I'm trying to perform a large matrix cross product and a bunch of other calculations following that, but it's slower than I'd like. I feel like there must be a way to utilise parallel processing to speed the task up, but I don't know if the overhead associated with parallel processing makes this task doomed from the start.
I know there are alternative BLAS libraries to the default one that comes with R, that are great for this sort of thing (Intel MKL, OpenBLAS) ,but I don't really understand how to install and set those up and I don't even know if they apply to Windows... the tutorials I've seen for setting them up on Windows are old and don't seem to work for me...so I'm trying to use futures and the furrr package in R to obtain speed improvements, but failing.

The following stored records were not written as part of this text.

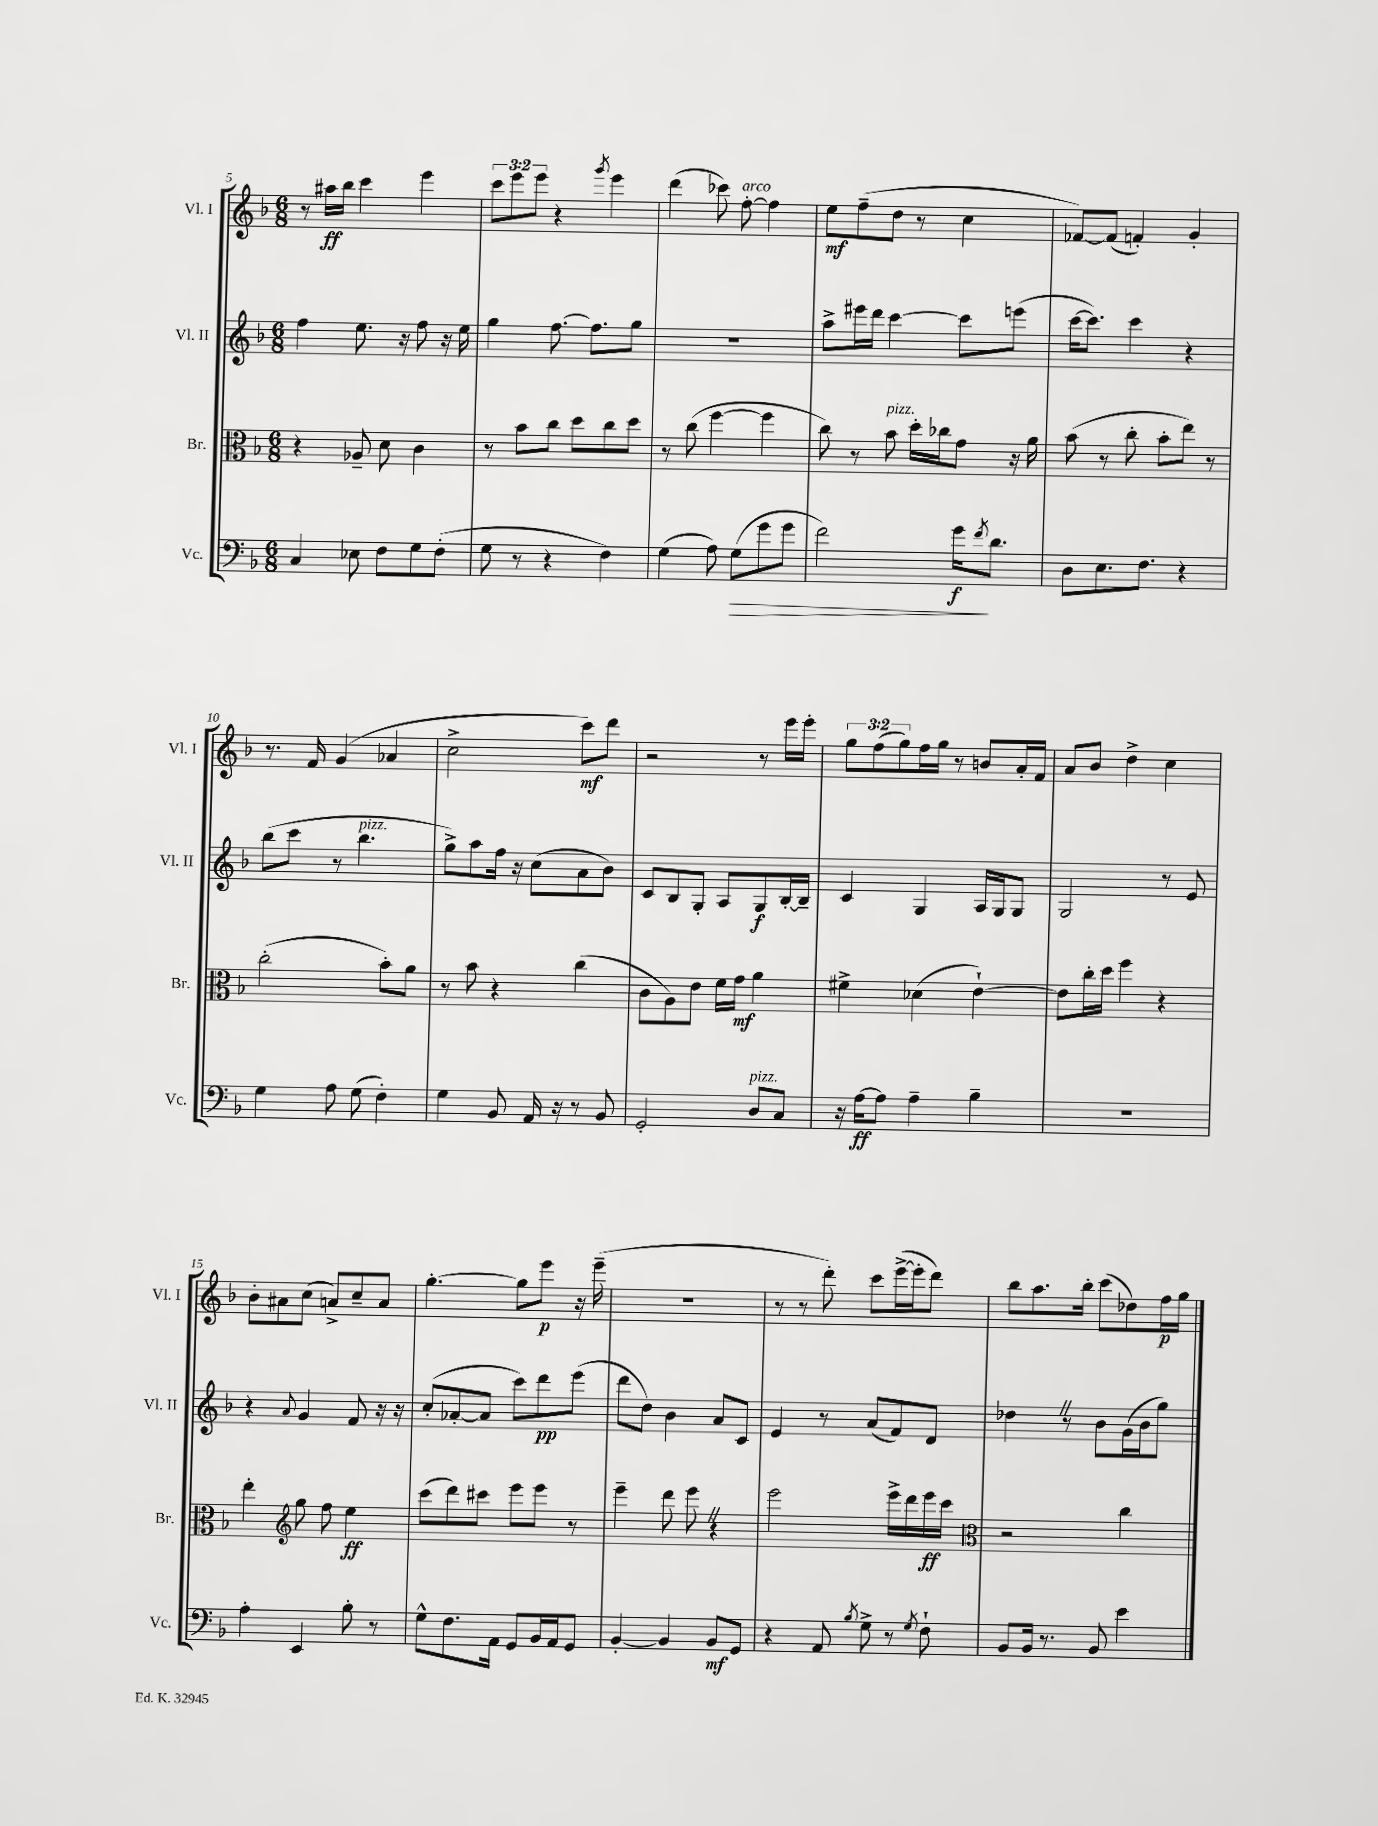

**kern	**dynam	**kern	**dynam	**kern	**dynam	**kern	**dynam
*part4	*part4	*part3	*part3	*part2	*part2	*part1	*part1
*staff4	*staff4	*staff3	*staff3	*staff2	*staff2	*staff1	*staff1
*I"Vc.	*	*I"Br.	*	*I"Vl. II	*	*I"Vl. I	*
*I'Vc.	*	*I'Br.	*	*I'Vl. II	*	*I'Vl. I	*
*clefF4	*	*clefC3	*	*clefG2	*	*clefG2	*
*k[b-]	*	*k[b-]	*	*k[b-]	*	*k[b-]	*
*M6/8	*	*M6/8	*	*M6/8	*	*M6/8	*
=5	=5	=5	=5	=5	=5	=5	=5
4C/	.	4r	.	4ff\	.	8r	.
.	.	.	.	.	.	16aa#X\LL	ff
.	.	.	.	.	.	16bb-\JJ	.
8E-X\	.	8A-X~/	.	8.ee\	.	4ccc\	.
8F\L	.	8d\	.	.	.	.	.
.	.	.	.	16r	.	.	.
8G\	.	4c\	.	8ff\	.	4eee\	.
(8F'\J	.	.	.	16r	.	.	.
.	.	.	.	16ee\	.	.	.
=6	=6	=6	=6	=6	=6	=6	=6
8G\	.	8r	.	4gg\	.	12ccc\L	.
.	.	.	.	.	.	12eee\	.
8r	.	8b-\L	.	.	.	.	.
.	.	.	.	.	.	12eee\J	.
4r	.	8cc\J	.	[8.ff\	.	4r	.
.	.	8dd\L	.	.	.	.	.
.	.	.	.	8.ff\L]	.	.	.
.	.	.	.	.	.	8qggg/	.
4F\)	.	8cc\	.	.	.	4eee\	.
.	.	8dd\J	.	8gg\J	.	.	.
=7	=7	=7	=7	=7	=7	=7	=7
(4G\	.	8r	.	2.r	.	(4ddd\	.
.	.	(8cc\	.	.	.	.	.
8A\)	.	[4ff\	.	.	.	8ccc-X\)	.
!	!	!	!	!	!	!LO:TX:a:i:t=arco	!
!	!LO:HP:b	!	!	!	!	!	!
(8G\L	>	.	.	.	.	[8ff'\	.
8g\	.	4ff\]	.	.	.	4ff\]	.
8g\J	.	.	.	.	.	.	.
=8	=8	=8	=8	=8	=8	=8	=8
2f\)	.	8cc\)	.	8aa^\L	.	8ee\L	mf
.	.	8r	.	16eee#X\L	.	(8ff~\	.
.	.	.	.	16ddd\JJ	.	.	.
!	!	!LO:TX:a:i:t=pizz.	!	!	!	!	!
.	.	8b-\	.	[4ccc\	.	8dd\J	.
.	.	16dd'\LL	.	.	.	8r	.
.	.	16cc-X\J	.	.	.	.	.
16g\KL	f	8g\J	.	8ccc\L]	.	4cc\	.
8qf/	.	.	.	.	.	.	.
8.d\J	]	.	.	.	.	.	.
.	.	16r	.	(8eeen\J	.	.	.
.	.	16a\	.	.	.	.	.
=9	=9	=9	=9	=9	=9	=9	=9
8D\L	.	(8b-\	.	[16ccc\KL	.	[8f-X/L)	.
.	.	.	.	8.ccc\J])	.	.	.
8.E\	.	8r	.	.	.	(8f-/J]	.
.	.	8cc'\	.	4ccc\	.	4fn'/)	.
8.F\J	.	.	.	.	.	.	.
.	.	8b-'\L	.	.	.	.	.
4r	.	8ee\J)	.	4r	.	4g'/	.
.	.	8r	.	.	.	.	.
!!LO:LB:g=z
=10	=10	=10	=10	=10	=10	=10	=10
4G\	.	(2cc'\	.	(8bb-\L	.	8.r	.
.	.	.	.	8ccc\J	.	.	.
.	.	.	.	.	.	16f/	.
8A\	.	.	.	8r	.	(4g/	.
!	!	!	!	!LO:TX:a:i:t=pizz.	!	!	!
(8G\	.	.	.	4.bb-\	.	.	.
4F'\)	.	8b-'\L)	.	.	.	4a-X/	.
.	.	8a\J	.	.	.	.	.
=11	=11	=11	=11	=11	=11	=11	=11
4G\	.	8r	.	8gg^\L)	.	2cc^\	.
.	.	8b-\	.	8aa\	.	.	.
8BB-/	.	4r	.	16ff\Jk	.	.	.
.	.	.	.	16r	.	.	.
16AA/	.	.	.	(8cc\L	.	.	.
16r	.	.	.	.	.	.	.
8r	.	(4cc\	.	8a\	.	8ccc\L)	mf
8BB-/	.	.	.	8b-\J)	.	8ddd\J	.
=12	=12	=12	=12	=12	=12	=12	=12
2GG'/	.	8c\L	.	8c/L	.	2r	.
.	.	8A\)	.	8B-/	.	.	.
.	.	8e\J	.	8G'/J	.	.	.
.	.	16f\LL	.	8A/L	.	.	.
.	.	16g\JJ	mf	.	.	.	.
!LO:TX:a:i:t=pizz.	!	!	!	!	!	!	!
8D/L	.	4a\	.	8G/	f	8r	.
8C/J	.	.	.	[16B-'/L	.	16eee\LL	.
.	.	.	.	16B-~/JJ]	.	16eee'\JJ	.
=13	=13	=13	=13	=13	=13	=13	=13
16r	.	4f#X^\	.	4c/	.	12gg\L	.
[16A\KL	ff	.	.	.	.	.	.
.	.	.	.	.	.	(12ff\	.
8A\J]	.	.	.	.	.	.	.
.	.	.	.	.	.	12gg\)	.
4A~\	.	(4d-X\	.	4G/	.	16ff\L	.
.	.	.	.	.	.	16gg\JJ	.
.	.	.	.	.	.	8r	.
4B-~\	.	[4e`\)	.	16A/LL	.	8bn/L	.
.	.	.	.	16G/J	.	.	.
.	.	.	.	8G/J	.	16a'/L	.
.	.	.	.	.	.	16f/JJ	.
=14	=14	=14	=14	=14	=14	=14	=14
2.r	.	8e\L]	.	2G/	.	8a/L	.
.	.	16cc'\L	.	.	.	8b-/J	.
.	.	16dd\JJ	.	.	.	.	.
.	.	4ff\	.	.	.	4dd^\	.
.	.	4r	.	8r	.	4cc\	.
.	.	.	.	8e/	.	.	.
!!LO:LB:g=z
=15	=15	=15	=15	=15	=15	=15	=15
4A'\	.	4ee'\	.	4r	.	8b-'\L	.
.	.	.	.	.	.	8a#X\	.
*	*	*clefG2	*	*	*	*	*
.	.	.	.	8qqa/	.	.	.
4EE/	.	8gg\	.	4g/	.	(8cc\J	.
.	.	8ff\	.	.	.	8an^/L)	.
8B-'\	.	4ee\	ff	8f/	.	8cc~/	.
8r	.	.	.	16r	.	8a/J	.
.	.	.	.	16r	.	.	.
=16	=16	=16	=16	=16	=16	=16	=16
8G^^\L	.	(8ccc\L	.	(8cc'/L	.	[4.gg'\	.
8.F\	.	8ddd\)	.	[8a-X'/	.	.	.
.	.	8ccc#X\J	.	8a-/J]	.	.	.
16AA\Jk	.	.	.	.	.	.	.
8GG/L	.	8eee\L	.	8ccc\L)	.	8gg\L]	.
16BB-/L	.	8eee\J	.	8ddd\	pp	8eee\J	p
16AA/J	.	.	.	.	.	.	.
8GG/J	.	8r	.	(8eee\J	.	16r	.
.	.	.	.	.	.	(16eee~\	.
=17	=17	=17	=17	=17	=17	=17	=17
[4BB-'/	.	4eee~\	.	8ddd\L	.	2.r	.
.	.	.	.	8dd\J)	.	.	.
4BB-/]	.	8ddd\	.	4b-\	.	.	.
.	.	8eeeZ\	.	.	.	.	.
8BB-/L	mf	4r	.	8a/L	.	.	.
8GG/J	.	.	.	8c/J	.	.	.
=18	=18	=18	=18	=18	=18	=18	=18
4r	.	2eee\	.	4e/	.	8r	.
.	.	.	.	.	.	8r	.
8AA/	.	.	.	8r	.	8ddd'\)	.
8qB-/	.	.	.	.	.	.	.
8G^\	.	.	.	(8a/L	.	8ccc\L	.
8r	.	16eee^\LL	.	8f/)	.	([16eee^\L	.
.	.	16ddd\	.	.	.	16eee'\J]	.
8qG/	.	.	.	.	.	.	.
8F`\	.	16eee\	ff	8d/J	.	8ddd\J)	.
.	.	16ccc\JJ	.	.	.	.	.
=19	=19	=19	=19	=19	=19	=19	=19
*	*	*clefC3	*	*	*	*	*
8BB-/L	.	2r	.	4dd-XZ\	.	8bb-\L	.
16BB-/Jk	.	.	.	.	.	8.aa\	.
8.r	.	.	.	.	.	.	.
.	.	.	.	8r	.	.	.
.	.	.	.	.	.	16bb-'\Jk	.
8BB-/	.	.	.	8b-\L	.	(8ccc\L	.
4e\	.	4cc\	.	(16g\L	.	8dd-X\)	.
.	.	.	.	16b-\J	.	.	.
.	.	.	.	8gg\J)	.	16ff\L	p
.	.	.	.	.	.	16gg\JJ	.
==	==	==	==	==	==	==	==
*-	*-	*-	*-	*-	*-	*-	*-
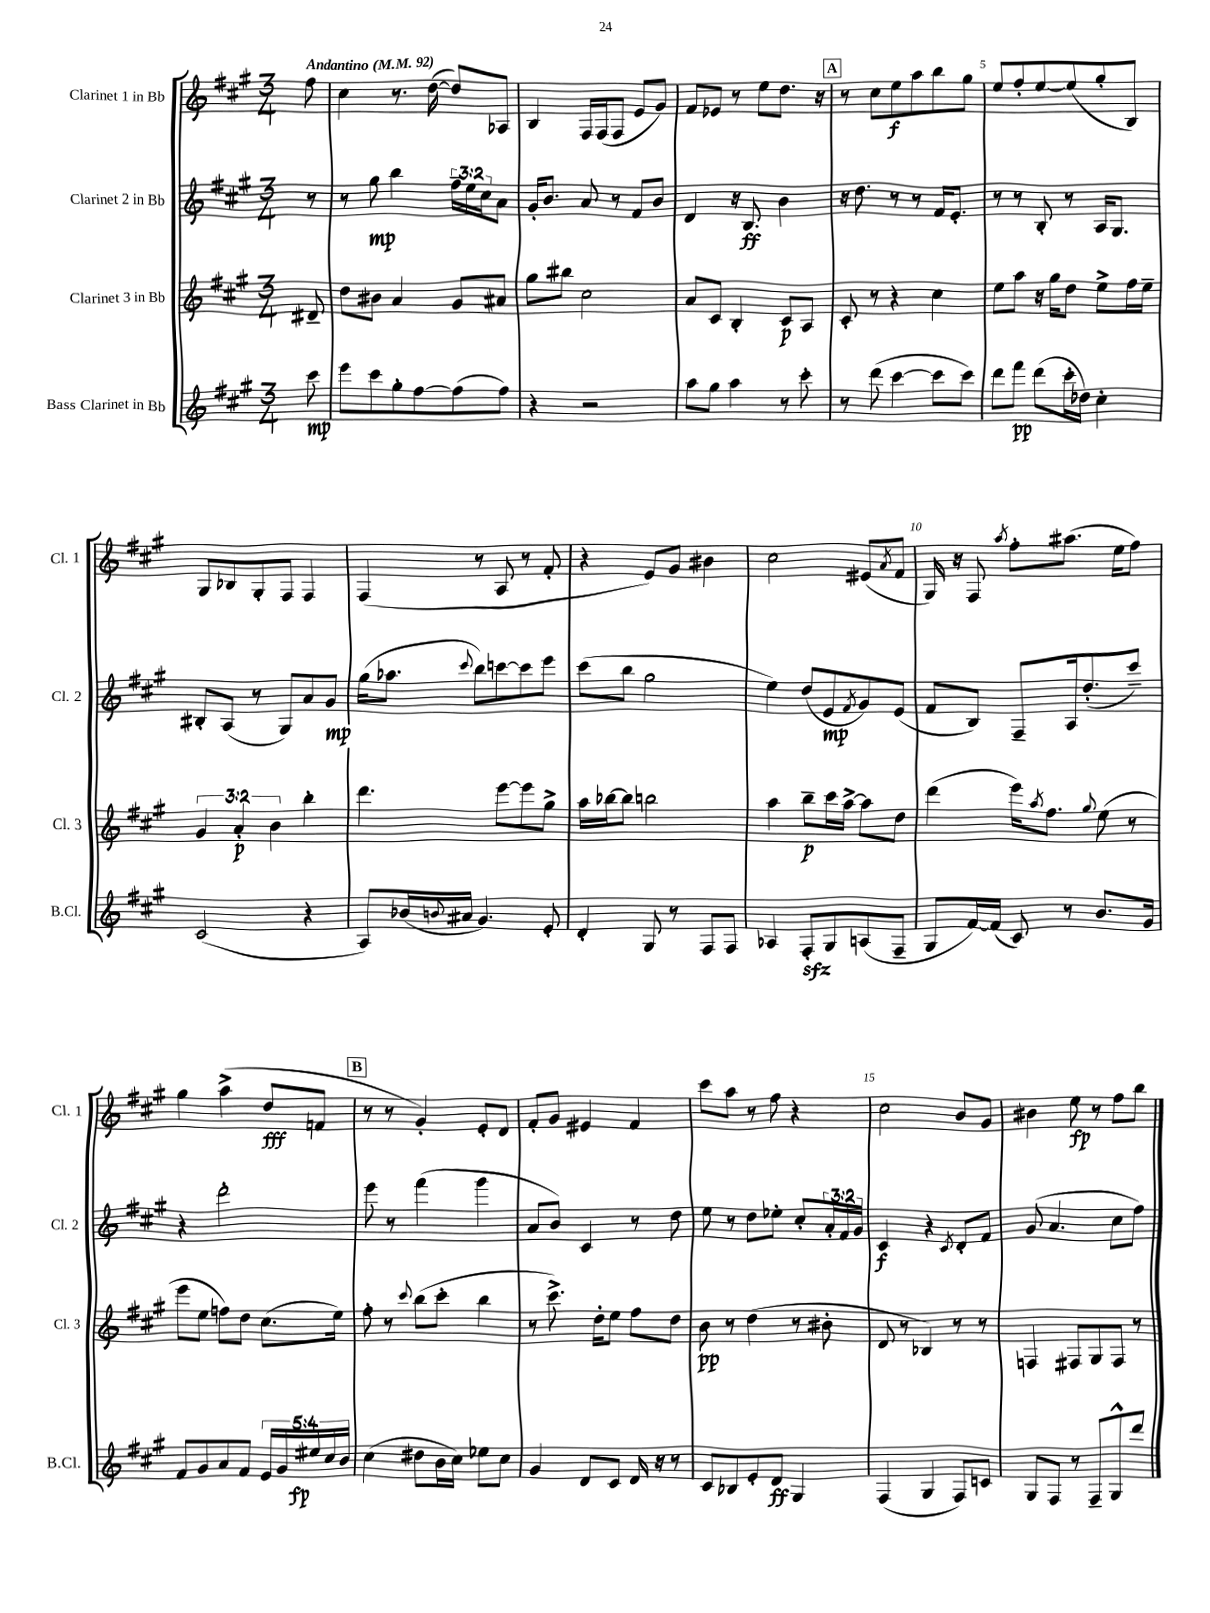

Below is a reproducible example of the time difference between a standard and a parallel matrix cross product. The parallel version is actually slower.
#Matrices - a little slow to run the first line
a <- Matrix::rsparsematrix(2000000, 30, 0.5)
b <- Matrix::rsparsematrix(200, 30, 0.8)
#Packages needed
library(tictoc)
library(future)
#Standard call - takes a good few seconds--------------------
tic()
test1 <- Matrix::tcrossprod(a, b)
toc()
#> 35.21 sec elapsed
##Parallel approach------------------------------------------
#Split data up in to 4 chunks
nrows <- seq_len(nrow(a))
a_chunked <- split.data.frame(a, cut(nrows, pretty(nrows, 4)))
#Run each chunk in parallel
plan(multisession)
tic()
test2 <- furrr::future_map(a_chunked, ~Matrix::tcrossprod(., b),
.options = furrr::furrr_options(seed = NULL))
toc()
#> 49.5 sec elapsed
In reality, I would be doing subsequent calculations on the matrix after the cross product, and in the end the code would return a small data frame of results, which would be returned by each "worker", rather than a large sparse matrix like in the above example. Therefore the amount of overhead for the data being sent off to each worker may be high, but the amount of data being sent back by each worked wouldn't.
Am I approaching this in the completely wrong way, or is there not much I can really do to get speed improvements here without an alternative BLAS library?